Since vulnerability scanners are only interrogating one issue at a time, they cannot see the complete picture. Security engineers, using experience, judgment, reasoning, and skill, are able to correlate seemingly disparate issues. Example: Our client was using a captcha device as added protection on their website login form. This was implemented to bolster a weak password policy, to prevent brute force attacks. However, they were passing the captcha values in a hidden form field. The scanner looked at the form, and the code behind it, and passed the issue because captcha devices are designed to defeat automated tools. The scanner could not correlate the hidden value with the captcha image because it couldn't read the image. The security engineer immediately recognized the "hidden" captcha code, and used this weakness to craft an attack that bypassed the captcha device and ultimately brute forced several accounts.
Vulnerability scanners cannot find logical faults that involve separate processes. A security engineer has no difficulty correlating information across multiple processes. Example: We often encounter integrated email or text message responses, which our security engineers examine as part of their testing. A scanner cannot even see these important processes, and therefore cannot test them.
Vulnerability scanners have no understanding of business logic. The security engineer does, and will interpret results within the context of the business logic. Example: A customer used numbers in a URL parameter; and a vulnerability scan passed this issue because automated manipulation of the values did not result in any indication of access control faults. Our security engineer understood the business logic and correctly identified a serious access control fault that allowed anyone to view confidential account details of others.

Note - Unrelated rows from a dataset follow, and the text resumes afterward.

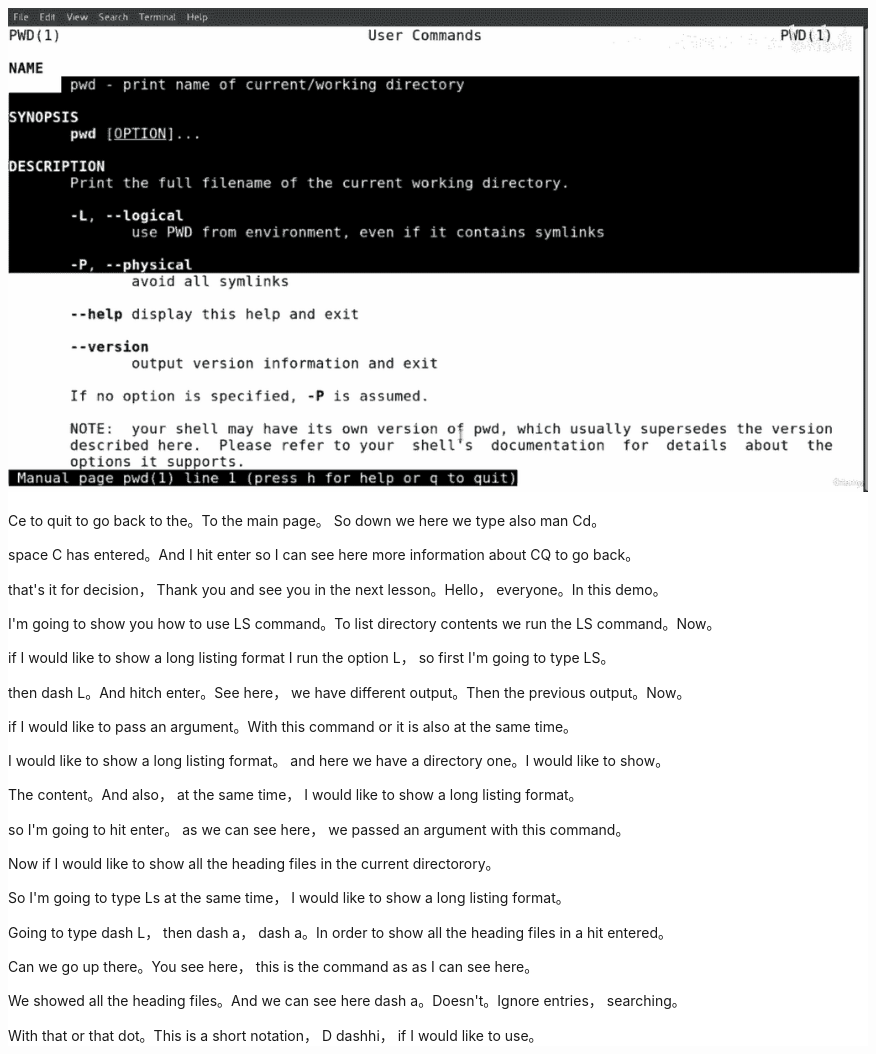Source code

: ![](img/90a6b57aa3833574d7ddf15cf08afcd8_3.png)

Ce to quit to go back to the。To the main page。 So down we here we type also man Cd。

 space C has entered。And I hit enter so I can see here more information about CQ to go back。

that's it for decision， Thank you and see you in the next lesson。Hello， everyone。In this demo。

 I'm going to show you how to use LS command。To list directory contents we run the LS command。Now。

 if I would like to show a long listing format I run the option L， so first I'm going to type LS。

 then dash L。And hitch enter。See here， we have different output。Then the previous output。Now。

 if I would like to pass an argument。With this command or it is also at the same time。

 I would like to show a long listing format。 and here we have a directory one。I would like to show。

The content。And also， at the same time， I would like to show a long listing format。

 so I'm going to hit enter。 as we can see here， we passed an argument with this command。

Now if I would like to show all the heading files in the current directorory。

So I'm going to type Ls at the same time， I would like to show a long listing format。

Going to type dash L， then dash a， dash a。In order to show all the heading files in a hit entered。

Can we go up there。You see here， this is the command as as I can see here。

We showed all the heading files。And we can see here dash a。Doesn't。Ignore entries， searching。

With that or that dot。This is a short notation， D dashhi， if I would like to use。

If we're already performing vulnerability scanning, why should we perform a penetration test?
Since vulnerability scans leverage preconfigured pattern recognition, there are many aspects of a system that cannot be tested completely (or at all). Penetration testing provides coverage for serious security faults that scanners are incapable of testing, and will definitely improve the security posture of an organization.
Do you hire criminals? Aren't former "black hats" the best penetration testers?
No, and No. Hackers as penetration testers is a common myth. We don't hire criminals, and we don't believe that any reputable security firm should. In the security business, reputation is everything. And High Bit Security has invested years in building our reputation as a firm that can be trusted and relied upon by our clients and referral partners. There is no way we will put that at risk, no matter how talented a "reformed" criminal might be. Our clients trust us to secure the life blood of their business. We take that responsibility very seriously. Our security engineers are all US citizens, with certifications such as GWAPT, GPEN, CEH, and more, who have passed a multi-level background investigation. In addition to penetration testing and network experience, all are fluent in at least 3 programming languages. Because our standards are so rigorous, we also have an internship program, where qualified programmers, with the requisite experience and background, can "learn the ropes" assisting a security engineer, and eventually work up to their certifications.